### ACTIVITY
Quote the records in full and leave their pictures out.

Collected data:
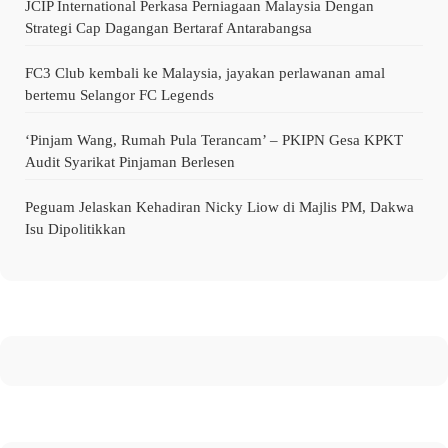
JCIP International Perkasa Perniagaan Malaysia Dengan
Strategi Cap Dagangan Bertaraf Antarabangsa
FC3 Club kembali ke Malaysia, jayakan perlawanan amal
bertemu Selangor FC Legends
‘Pinjam Wang, Rumah Pula Terancam’ – PKIPN Gesa KPKT
Audit Syarikat Pinjaman Berlesen
Peguam Jelaskan Kehadiran Nicky Liow di Majlis PM, Dakwa
Isu Dipolitikkan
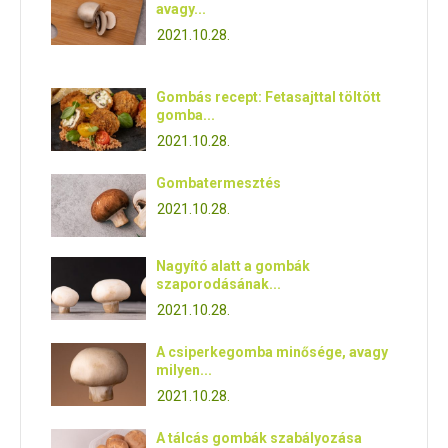
avagy...
2021.10.28.
Gombás recept: Fetasajttal töltött
gomba...
2021.10.28.
Gombatermesztés
2021.10.28.
Nagyító alatt a gombák
szaporodásának...
2021.10.28.
A csiperkegomba minősége, avagy
milyen...
2021.10.28.
A tálcás gombák szabályozása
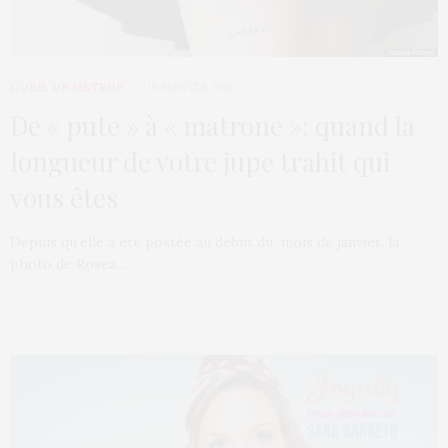
L’OEIL DE MÉTROP’
18 JANVIER 2013
De « pute » à « matrone »: quand la
longueur de votre jupe trahit qui
vous êtes
Depuis qu’elle a été postée au début du mois de janvier, la
photo de Rosea…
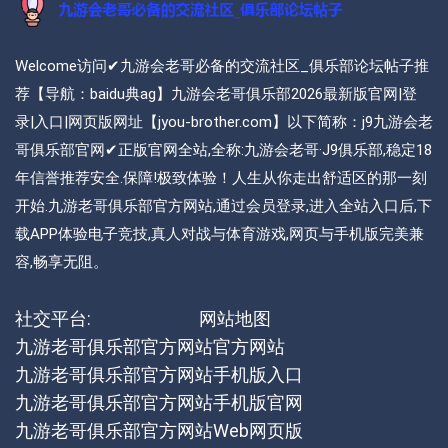
Welcome访问✔九游会老哥必备的交流社区_俱乐部论坛帖子推
荐【导航：baidu典ag】九游会老哥俱乐部2026最新版官网|登
录|入口|网页版网址【jyou-brother.com】以下简称：j9九游会老
哥俱乐部官网✔正版官网全站,全称:九游会老哥·J9俱乐部,稳定18
年信誉推荐安全.保障!极致体验！人生从你走出舒适区的那一刻
开始.九游老哥俱乐部官方网站,通过会员登录,进入全站入口后,下
载APP体验电子竞技,真人对战与体育游戏,网页与手机版完美兼
容,畅享无阻。
社交平台:
网站地图
九游老哥俱乐部官方网站官方网站
九游老哥俱乐部官方网站手机版入口
九游老哥俱乐部官方网站手机版官网
九游老哥俱乐部官方网站Web网页版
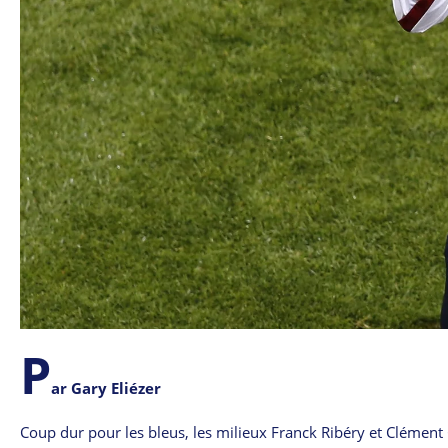
P
ar Gary Eliézer
Coup dur pour les bleus, les milieux Franck Ribéry et Clément 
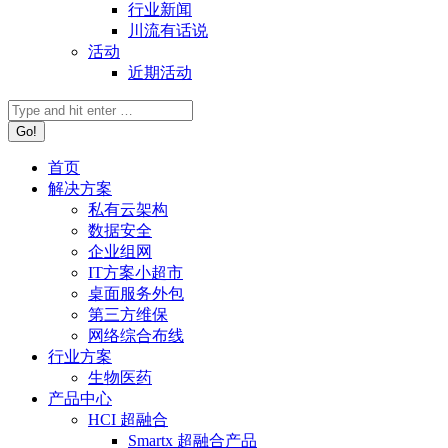
行业新闻
川流有话说
活动
近期活动
首页
解决方案
私有云架构
数据安全
企业组网
IT方案小超市
桌面服务外包
第三方维保
网络综合布线
行业方案
生物医药
产品中心
HCI 超融合
Smartx 超融合产品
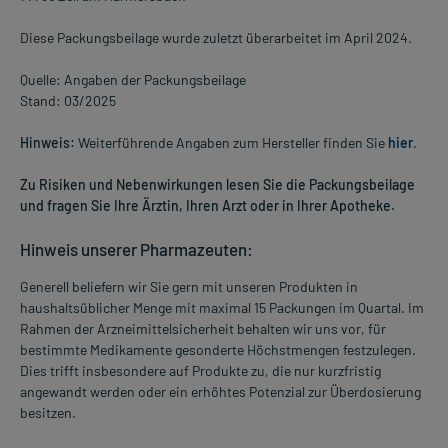
Diese Packungsbeilage wurde zuletzt überarbeitet im April 2024.
Quelle: Angaben der Packungsbeilage
Stand: 03/2025
Hinweis:
Weiterführende Angaben zum Hersteller finden Sie
hier
.
Zu Risiken und Nebenwirkungen lesen Sie die Packungsbeilage
und fragen Sie Ihre Ärztin, Ihren Arzt oder in Ihrer Apotheke.
Hinweis unserer Pharmazeuten:
Generell beliefern wir Sie gern mit unseren Produkten in
haushaltsüblicher Menge mit maximal 15 Packungen im Quartal. Im
Rahmen der Arzneimittelsicherheit behalten wir uns vor, für
bestimmte Medikamente gesonderte Höchstmengen festzulegen.
Dies trifft insbesondere auf Produkte zu, die nur kurzfristig
angewandt werden oder ein erhöhtes Potenzial zur Überdosierung
besitzen.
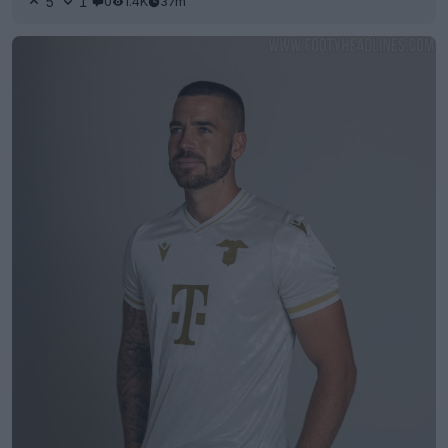
5
1
0
1.4K
37m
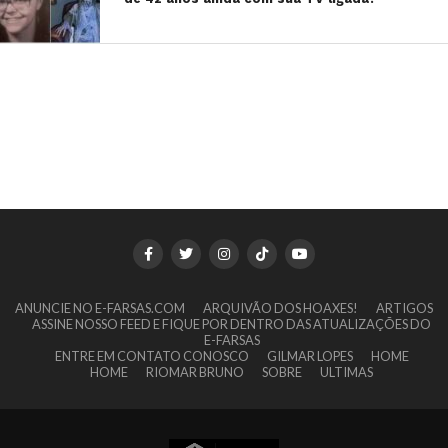
ANUNCIE NO E-FARSAS.COM
ARQUIVÃO DOS HOAXES!
ARTIGOS
ASSINE NOSSO FEED E FIQUE POR DENTRO DAS ATUALIZAÇÕES DO
E-FARSAS
ENTRE EM CONTATO CONOSCO
GILMAR LOPES
HOME
HOME
RIOMAR BRUNO
SOBRE
ULTIMAS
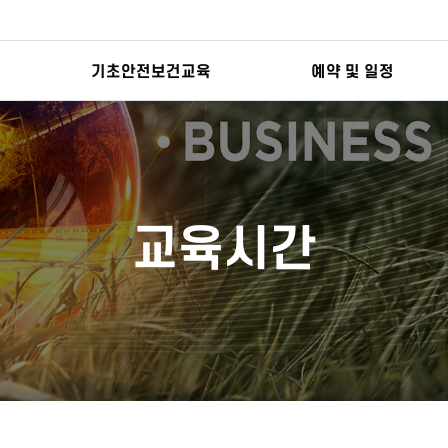
기초안전보건교육
예약 및 일정
교육시간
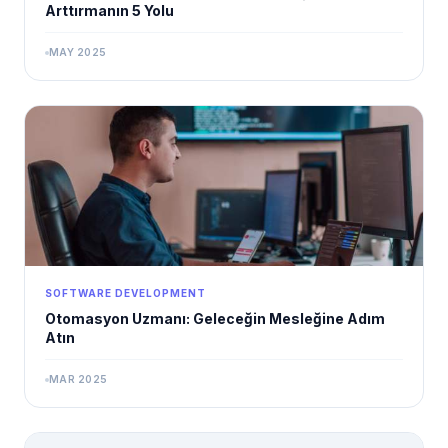
Arttırmanın 5 Yolu
MAY 2025
SOFTWARE DEVELOPMENT
Otomasyon Uzmanı: Geleceğin Mesleğine Adım
Atın
MAR 2025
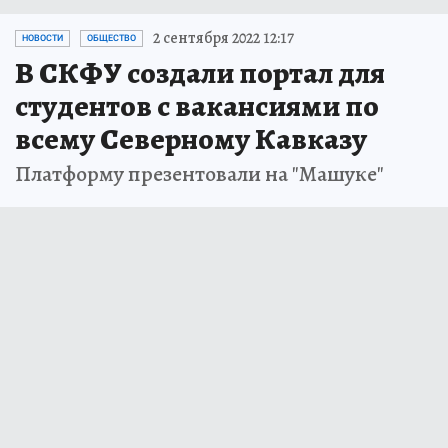
2 сентября 2022 12:17
НОВОСТИ
ОБЩЕСТВО
В СКФУ создали портал для
студентов с вакансиями по
всему Северному Кавказу
Платформу презентовали на "Машуке"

### ANSWER FOR THIS EXERCISE
JCIP International Perkasa Perniagaan Malaysia Dengan
Strategi Cap Dagangan Bertaraf Antarabangsa
FC3 Club kembali ke Malaysia, jayakan perlawanan amal
bertemu Selangor FC Legends
‘Pinjam Wang, Rumah Pula Terancam’ – PKIPN Gesa KPKT
Audit Syarikat Pinjaman Berlesen
Peguam Jelaskan Kehadiran Nicky Liow di Majlis PM, Dakwa
Isu Dipolitikkan
avagy...
2021.10.28.
Gombás recept: Fetasajttal töltött
gomba...
2021.10.28.
Gombatermesztés
2021.10.28.
Nagyító alatt a gombák
szaporodásának...
2021.10.28.
A csiperkegomba minősége, avagy
milyen...
2021.10.28.
A tálcás gombák szabályozása
L’OEIL DE MÉTROP’
18 JANVIER 2013
De « pute » à « matrone »: quand la
longueur de votre jupe trahit qui
vous êtes
Depuis qu’elle a été postée au début du mois de janvier, la
photo de Rosea…
Welcome访问✔九游会老哥必备的交流社区_俱乐部论坛帖子推
荐【导航：baidu典ag】九游会老哥俱乐部2026最新版官网|登
录|入口|网页版网址【jyou-brother.com】以下简称：j9九游会老
哥俱乐部官网✔正版官网全站,全称:九游会老哥·J9俱乐部,稳定18
年信誉推荐安全.保障!极致体验！人生从你走出舒适区的那一刻
开始.九游老哥俱乐部官方网站,通过会员登录,进入全站入口后,下
载APP体验电子竞技,真人对战与体育游戏,网页与手机版完美兼
容,畅享无阻。
社交平台:
网站地图
九游老哥俱乐部官方网站官方网站
九游老哥俱乐部官方网站手机版入口
九游老哥俱乐部官方网站手机版官网
九游老哥俱乐部官方网站Web网页版
P
ar Gary Eliézer
Coup dur pour les bleus, les milieux Franck Ribéry et Clément 
行业新闻
川流有话说
活动
近期活动
首页
解决方案
私有云架构
数据安全
企业组网
IT方案小超市
桌面服务外包
第三方维保
网络综合布线
行业方案
生物医药
产品中心
HCI 超融合
Smartx 超融合产品
Diese Packungsbeilage wurde zuletzt überarbeitet im April 2024.
Quelle: Angaben der Packungsbeilage
Stand: 03/2025
Hinweis:
Weiterführende Angaben zum Hersteller finden Sie
hier
.
Zu Risiken und Nebenwirkungen lesen Sie die Packungsbeilage
und fragen Sie Ihre Ärztin, Ihren Arzt oder in Ihrer Apotheke.
Hinweis unserer Pharmazeuten:
Generell beliefern wir Sie gern mit unseren Produkten in
haushaltsüblicher Menge mit maximal 15 Packungen im Quartal. Im
Rahmen der Arzneimittelsicherheit behalten wir uns vor, für
bestimmte Medikamente gesonderte Höchstmengen festzulegen.
Dies trifft insbesondere auf Produkte zu, die nur kurzfristig
angewandt werden oder ein erhöhtes Potenzial zur Überdosierung
besitzen.
5
1
0
1.4K
37m
ANUNCIE NO E-FARSAS.COM
ARQUIVÃO DOS HOAXES!
ARTIGOS
ASSINE NOSSO FEED E FIQUE POR DENTRO DAS ATUALIZAÇÕES DO
E-FARSAS
ENTRE EM CONTATO CONOSCO
GILMAR LOPES
HOME
HOME
RIOMAR BRUNO
SOBRE
ULTIMAS
기초안전보건교육
예약 및 일정
교육시간
Arttırmanın 5 Yolu
MAY 2025
SOFTWARE DEVELOPMENT
Otomasyon Uzmanı: Geleceğin Mesleğine Adım
Atın
MAR 2025
2 сентября 2022 12:17
НОВОСТИ
ОБЩЕСТВО
В СКФУ создали портал для
студентов с вакансиями по
всему Северному Кавказу
Платформу презентовали на "Машуке"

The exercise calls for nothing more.